— Source passage —
:::::

It is this relationship between the potential for free riding and the day-to-day nature of decision making that can lead to bad outcomes if constraints aren't in place. More specifically, explain Chari and Kehoe, monetary authorities are naturally prone to change policy from one meeting to the next, responding to conditions current and anticipated. That policy inconsistency, observed by union members, leads nations to free ride—spending beyond their means, incurring national debts whose full costs they won't pay because the union's central bank will be motivated to inflate the debts away, a day-by-day monetary policy decision that spreads one nation's fiscal costs to all members of the union.

"The driving force behind our results is that a time inconsistency problem in monetary policy leads to a free-rider problem in fiscal policy," write Chari and Kehoe in "On the Desirability of Fiscal Constraints in a Monetary Union." "The time inconsistency problem arises because the monetary authority has an incentive to inflate away nominal debt."

Two problems, two solutions

Imagine, again, the rowboat, but expand it instead into a long racing shell with 12 fiscal rowers on one side and a big central banker on the other. If you're one of the fiscal rowers, two questions might occur to you (aside from how you ended up in this metaphor, but bear with me): First, how do we all stay in sync? And second, would anyone notice if I stopped pulling quite so hard? A strictly enforced Stability and Growth Pact ensuring that everyone rows at a set pace would answer both questions. But absent a fiscal pact, a lot depends on the monetary side.

If the big monetary oarsman is unshakably constant—a credible commitment to price stability—then every one of the fiscal rowers will know that he has to pull his weight or the boat will go off course.

But if the monetary oarsman is prone to change, pulling harder or softer in direct response to fiscal fluctuations, then fiscal rowers will have an incentive to slack off. They'll realize that if they stop pulling their weight, the monetary oarsman will react to keep the boat on course, easing up on his oar—just as a central bank might cave in to a nation's debt troubles by inflating them away. But the other rowers will pay a price: The boat will slow, dragged down by inflation.

Less nautically, monetary inconsistency induces fiscal free riding, and "the cost of inflation is borne by the residents of all the member states," write Chari and Kehoe. If each nation has to pay the full costs of its fiscal policy, rather than spreading its debts to neighbors through induced inflation, it will incur less debt. But membership in the union implicitly allows it to spend more than it could afford if left to its own resources, if and only if it knows that neither well-enforced fiscal constraints nor solid central bank commitment to price stability are in place.

:::::

— Source information —
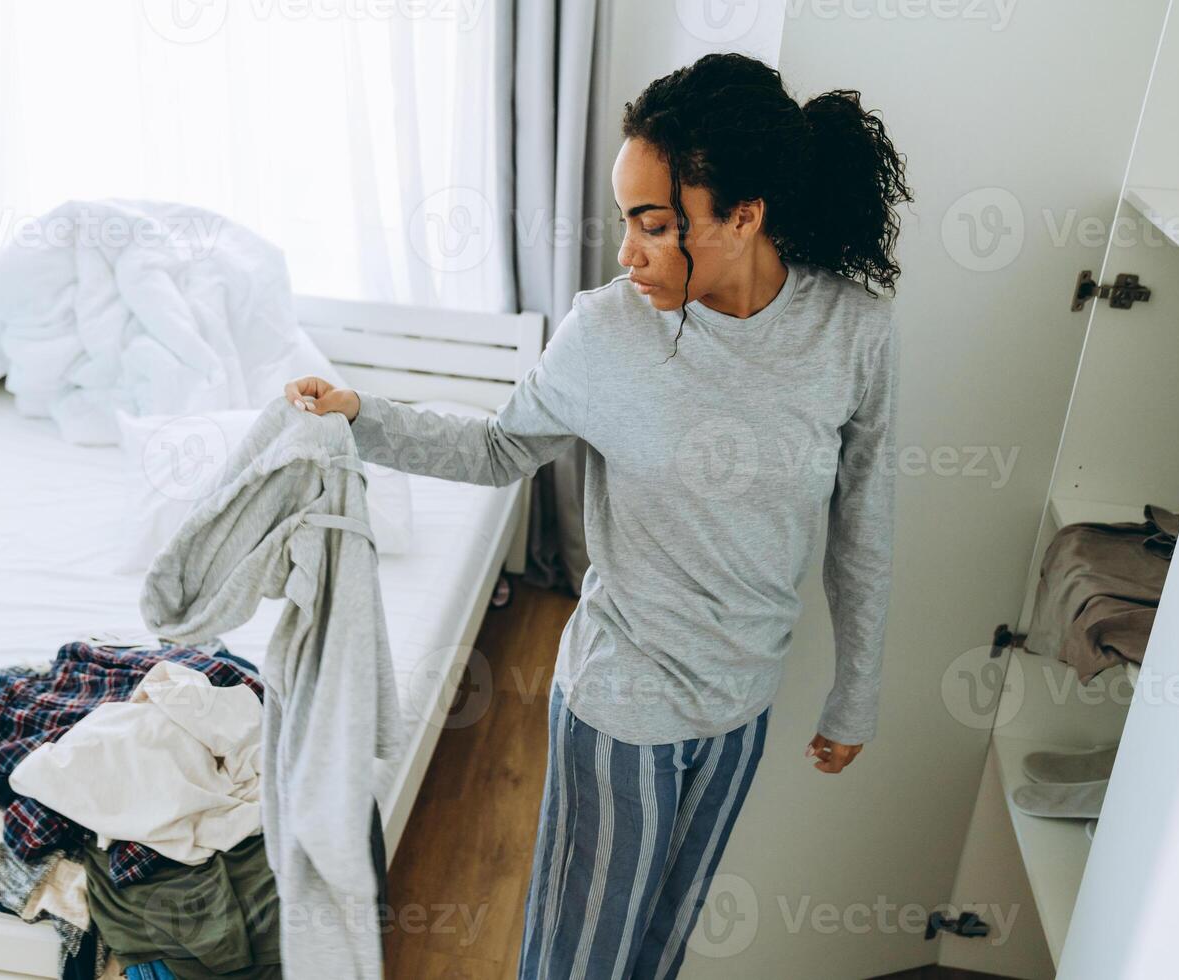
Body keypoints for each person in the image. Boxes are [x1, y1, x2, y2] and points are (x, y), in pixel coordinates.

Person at [286, 51, 909, 980]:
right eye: (627, 222)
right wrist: (361, 417)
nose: (628, 253)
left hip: (741, 705)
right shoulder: (608, 331)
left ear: (744, 216)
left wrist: (854, 691)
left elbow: (864, 521)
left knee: (659, 951)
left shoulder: (851, 332)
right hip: (623, 700)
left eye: (655, 227)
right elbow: (498, 451)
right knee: (579, 964)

:::::

— What to do —
(1) Give every direct quotation that the passage on monetary unions attributes to Chari and Kehoe.
(2) In the passage on monetary unions, how many fiscal rowers sit in the racing shell?
(3) Continue the passage on monetary unions from its last sentence.
Nothing in the listing is needed here.

— Solved problems —
(1)
1. "The driving force behind our results is that a time inconsistency problem in monetary policy leads to a free-rider problem in fiscal policy."
2. "The time inconsistency problem arises because the monetary authority has an incentive to inflate away nominal debt."
3. "the cost of inflation is borne by the residents of all the member states"

(2) There are 12 fiscal rowers.

(3)
"When a fiscal authority in a member state is deciding how much debt to issue," write Chari and Kehoe, "[it] takes account of the costs of the induced inflation on its own residents, but ignores the costs this induced inflation imposes on other member states. This free-rider problem leads to inefficient outcomes." Fiscal authorities will issue too much debt, with the understanding that the central bank will inflate away at least part of it, and the union's inflation rate will be too high.

Two solutions are possible, one fiscal. "Imposing constraints on the amount of debt that each fiscal authority is allowed to issue can ... make all the member states better off," according to Chari and Kehoe.

The other solution operates on the monetary side: Ensure that the central bank commits itself rigidly to price stability, regardless of national deficit situations. If nations know that the ECB won't inflate their debt away, they'll be less likely to incur debt. A credible commitment to price stability will eliminate time inconsistency and prevent free riding.

The framers of the Maastricht Treaty and the Stability and Growth Pact built in both mechanisms. They put tight constraints on fiscal policy. And price stability was enshrined as the fundamental goal of the ECB. "What we were trying to understand was, did these kinds of fiscal restrictions, and the statement about the primacy of price stability—did they make any sense?" says Chari. "And what we essentially argue is that both do make sense, both were attempts to arrive at the same goal."

But that comes with a strong qualifier: The fiscal restrictions make sense only if the ECB can't follow a credible committed policy of low inflation. If the ECB does commit to price stability, however, then the fiscal restrictions are "irrelevant and potentially harmful," says Chari. The economists' mathematical model shows that if monetary commitment is in place and there is no potential for free riding through induced inflation, then fiscal constraints aren't necessary since each nation will have to face the full costs of its national tax and spending decisions. Indeed, to the degree that they deprive governments of a valuable tool for easing the troughs of inevitable business cycles, fiscal constraints could be damaging.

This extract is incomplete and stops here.